Yesterday, New York Governor Andrew Cuomo announced a plan to fast track construction on a new train hall at James A. Farley Building, to be called Moynihan Station, which would house rail service for Long Island Rail Road and Amtrak. Penn Station would continue to be the base for NJ Transit, though it isn’t clear how significant the impact of the LIRR shift will be in practice, since all three railroads will continue to use existing tracks and platforms. Significant renovations also are slated for Penn Station to alleviate cramped and dreary conditions at the rail hub, the country’s busiest.
The idea to use the general post office building to alleviate pressure on Penn Station has been around for decades. What differentiates this plan, according to Cuomo, is that all the funds and approvals are in place to make it happen.

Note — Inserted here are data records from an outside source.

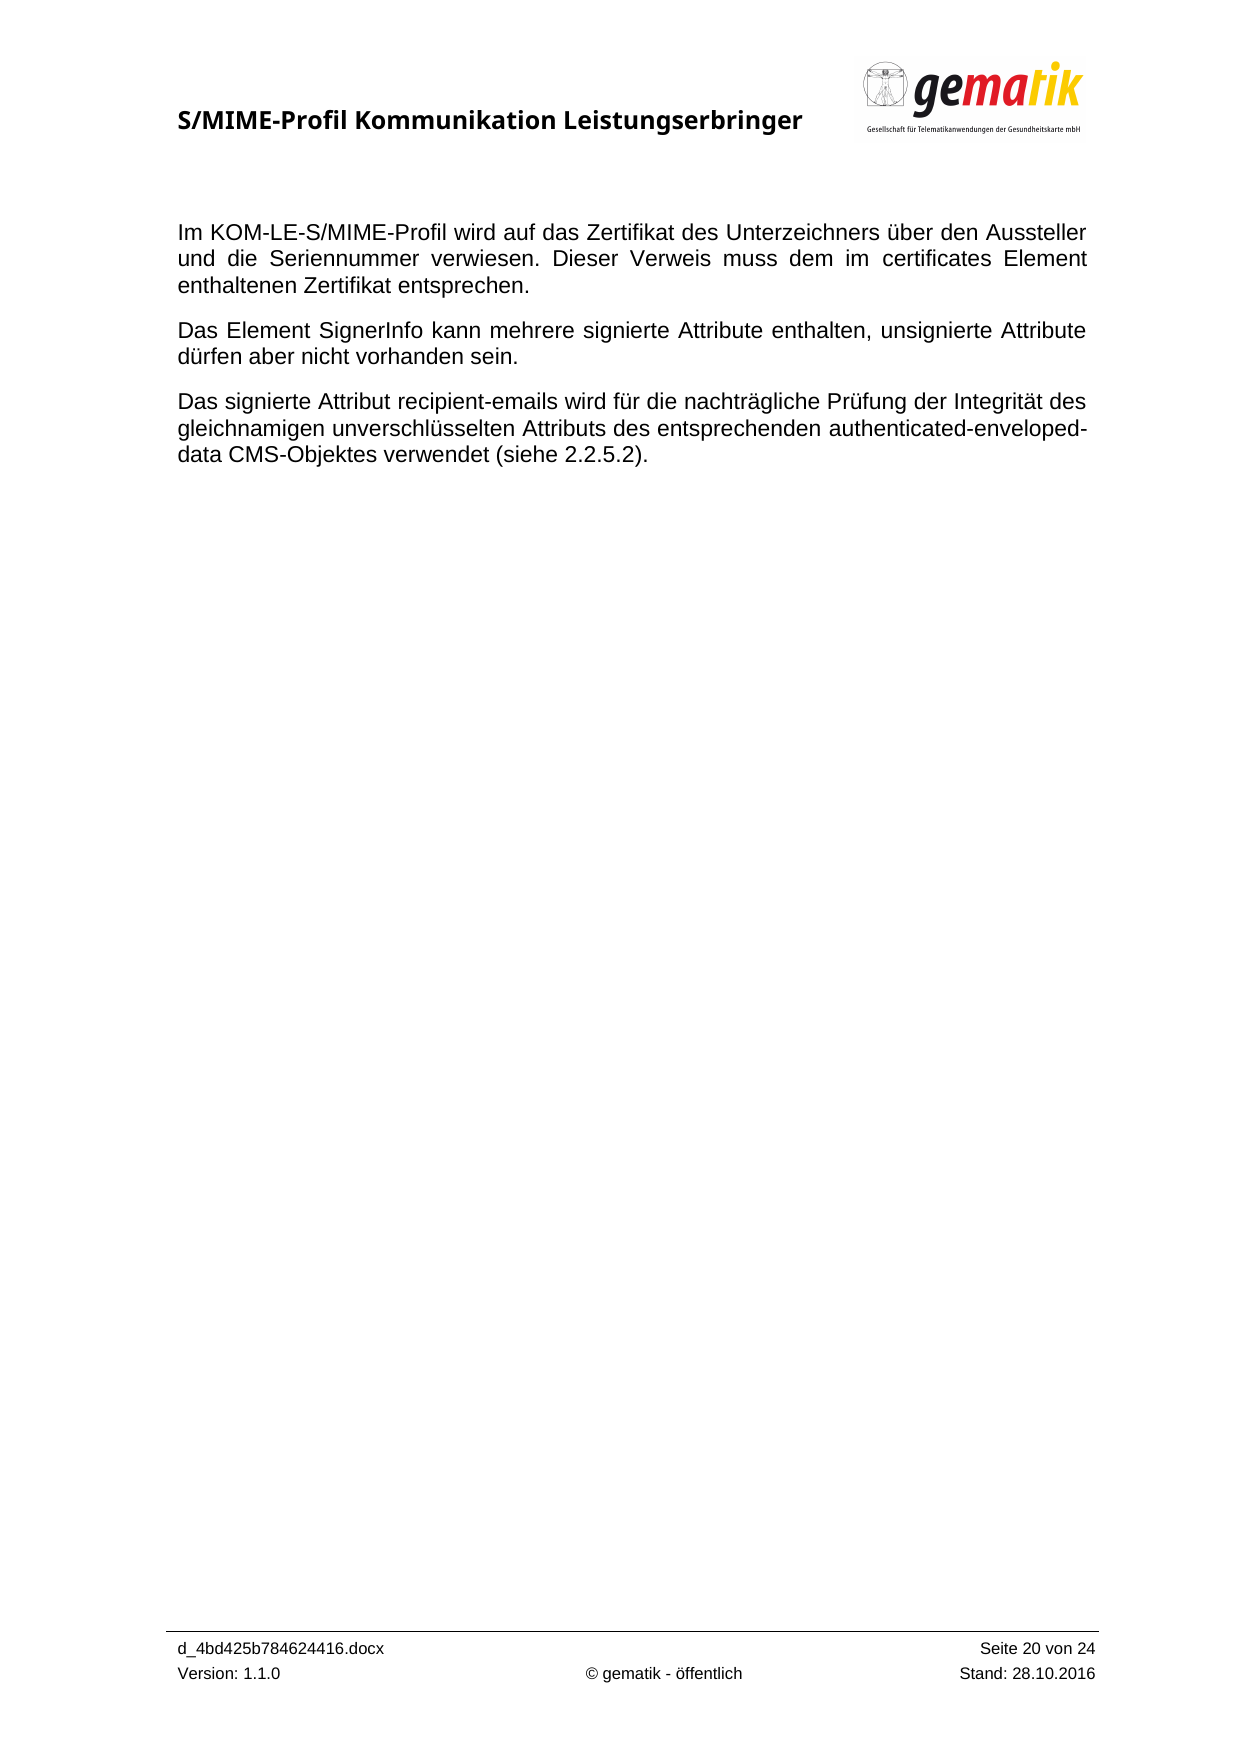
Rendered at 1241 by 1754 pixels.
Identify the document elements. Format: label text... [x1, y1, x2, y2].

text Das signierte Attribut recipient-emails wird für die nachträgliche Prüfung der Integrität des gleichnamigen unverschlüsselten Attributs des entsprechenden authenticated-enveloped-data CMS-Objektes verwendet (siehe 2.2.5.2). [177, 388, 1087, 467]
text Im KOM-LE-S/MIME-Profil wird auf das Zertifikat des Unterzeichners über den Aussteller und die Seriennummer verwiesen. Dieser Verweis muss dem im certificates Element enthaltenen Zertifikat entsprechen. [177, 219, 1087, 298]
picture [854, 56, 1086, 143]
text Das Element SignerInfo kann mehrere signierte Attribute enthalten, unsignierte Attribute dürfen aber nicht vorhanden sein. [177, 317, 1087, 369]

RPA President Tom Wright spoke to media about the plan’s potential impact:
“The vision for the full complex,” Mr. Wright said, “has got to be a seamless, integrated system. Whether someone’s riding Amtrak, the subways or the L.I.R.R., they should be able to enter the complex and get to their platform as quickly as possible.”
Wright praised the governor for reviving the Farley project after years of dormancy, saying that having the great train hall ready first would make the looming new traffic more palatable to commuters. “The governor is making sure the Farley project happens and it feels like he’s putting real dollars into it,” Wright said. “That’s really important.”
What is clear, or clearer, is that by the end of 2020, New York City will have a grand new train hall. And that, according to Regional Plan Association president Tom Wright, is a good thing, because Penn Station will need the extra space once Cuomo follows through on his promise to bring Metro-North trains from the Bronx into Penn Station, and once the new LIRR terminal under Grand Central opens up, and Gateway comes online. “What’s important and positive about the statement today is that we can have some confidence that the Farley piece of it will be open in time, because that’s going to be a critical backstop when those other pieces start to move,” he said.